### [Dataset extract]
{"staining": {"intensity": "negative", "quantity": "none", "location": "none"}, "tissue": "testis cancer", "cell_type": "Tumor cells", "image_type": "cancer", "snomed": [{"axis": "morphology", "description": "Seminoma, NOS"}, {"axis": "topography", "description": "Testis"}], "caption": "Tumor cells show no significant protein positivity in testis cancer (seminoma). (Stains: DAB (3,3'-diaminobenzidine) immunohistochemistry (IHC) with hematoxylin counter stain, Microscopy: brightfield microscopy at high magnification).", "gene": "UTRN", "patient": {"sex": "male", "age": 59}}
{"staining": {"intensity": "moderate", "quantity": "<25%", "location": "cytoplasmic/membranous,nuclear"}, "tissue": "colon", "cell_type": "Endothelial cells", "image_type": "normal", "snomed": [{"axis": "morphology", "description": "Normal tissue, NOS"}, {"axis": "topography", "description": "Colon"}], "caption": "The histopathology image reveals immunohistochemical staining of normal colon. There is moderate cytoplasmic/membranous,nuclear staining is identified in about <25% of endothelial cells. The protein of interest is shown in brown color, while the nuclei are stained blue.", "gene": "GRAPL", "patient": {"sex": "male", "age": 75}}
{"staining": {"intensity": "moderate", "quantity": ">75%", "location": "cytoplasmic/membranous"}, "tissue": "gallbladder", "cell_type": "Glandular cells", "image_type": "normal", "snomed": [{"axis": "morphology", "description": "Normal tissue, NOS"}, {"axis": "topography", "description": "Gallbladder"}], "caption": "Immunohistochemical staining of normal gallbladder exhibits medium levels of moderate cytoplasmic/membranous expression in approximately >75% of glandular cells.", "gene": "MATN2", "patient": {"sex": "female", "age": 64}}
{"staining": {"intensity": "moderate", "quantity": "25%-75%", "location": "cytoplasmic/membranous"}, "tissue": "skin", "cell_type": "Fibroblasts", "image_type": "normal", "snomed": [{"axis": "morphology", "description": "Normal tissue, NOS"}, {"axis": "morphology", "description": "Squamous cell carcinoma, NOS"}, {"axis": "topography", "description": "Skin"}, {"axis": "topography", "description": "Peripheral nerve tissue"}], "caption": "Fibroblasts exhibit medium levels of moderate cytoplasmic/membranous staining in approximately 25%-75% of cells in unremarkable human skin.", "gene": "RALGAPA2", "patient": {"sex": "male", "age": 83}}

### [What to produce]
The data above, all of it, needs to be output exactly as written.

### [Output of the task]
{"staining": {"intensity": "negative", "quantity": "none", "location": "none"}, "tissue": "testis cancer", "cell_type": "Tumor cells", "image_type": "cancer", "snomed": [{"axis": "morphology", "description": "Seminoma, NOS"}, {"axis": "topography", "description": "Testis"}], "caption": "Tumor cells show no significant protein positivity in testis cancer (seminoma). (Stains: DAB (3,3'-diaminobenzidine) immunohistochemistry (IHC) with hematoxylin counter stain, Microscopy: brightfield microscopy at high magnification).", "gene": "UTRN", "patient": {"sex": "male", "age": 59}}
{"staining": {"intensity": "moderate", "quantity": "<25%", "location": "cytoplasmic/membranous,nuclear"}, "tissue": "colon", "cell_type": "Endothelial cells", "image_type": "normal", "snomed": [{"axis": "morphology", "description": "Normal tissue, NOS"}, {"axis": "topography", "description": "Colon"}], "caption": "The histopathology image reveals immunohistochemical staining of normal colon. There is moderate cytoplasmic/membranous,nuclear staining is identified in about <25% of endothelial cells. The protein of interest is shown in brown color, while the nuclei are stained blue.", "gene": "GRAPL", "patient": {"sex": "male", "age": 75}}
{"staining": {"intensity": "moderate", "quantity": ">75%", "location": "cytoplasmic/membranous"}, "tissue": "gallbladder", "cell_type": "Glandular cells", "image_type": "normal", "snomed": [{"axis": "morphology", "description": "Normal tissue, NOS"}, {"axis": "topography", "description": "Gallbladder"}], "caption": "Immunohistochemical staining of normal gallbladder exhibits medium levels of moderate cytoplasmic/membranous expression in approximately >75% of glandular cells.", "gene": "MATN2", "patient": {"sex": "female", "age": 64}}
{"staining": {"intensity": "moderate", "quantity": "25%-75%", "location": "cytoplasmic/membranous"}, "tissue": "skin", "cell_type": "Fibroblasts", "image_type": "normal", "snomed": [{"axis": "morphology", "description": "Normal tissue, NOS"}, {"axis": "morphology", "description": "Squamous cell carcinoma, NOS"}, {"axis": "topography", "description": "Skin"}, {"axis": "topography", "description": "Peripheral nerve tissue"}], "caption": "Fibroblasts exhibit medium levels of moderate cytoplasmic/membranous staining in approximately 25%-75% of cells in unremarkable human skin.", "gene": "RALGAPA2", "patient": {"sex": "male", "age": 83}}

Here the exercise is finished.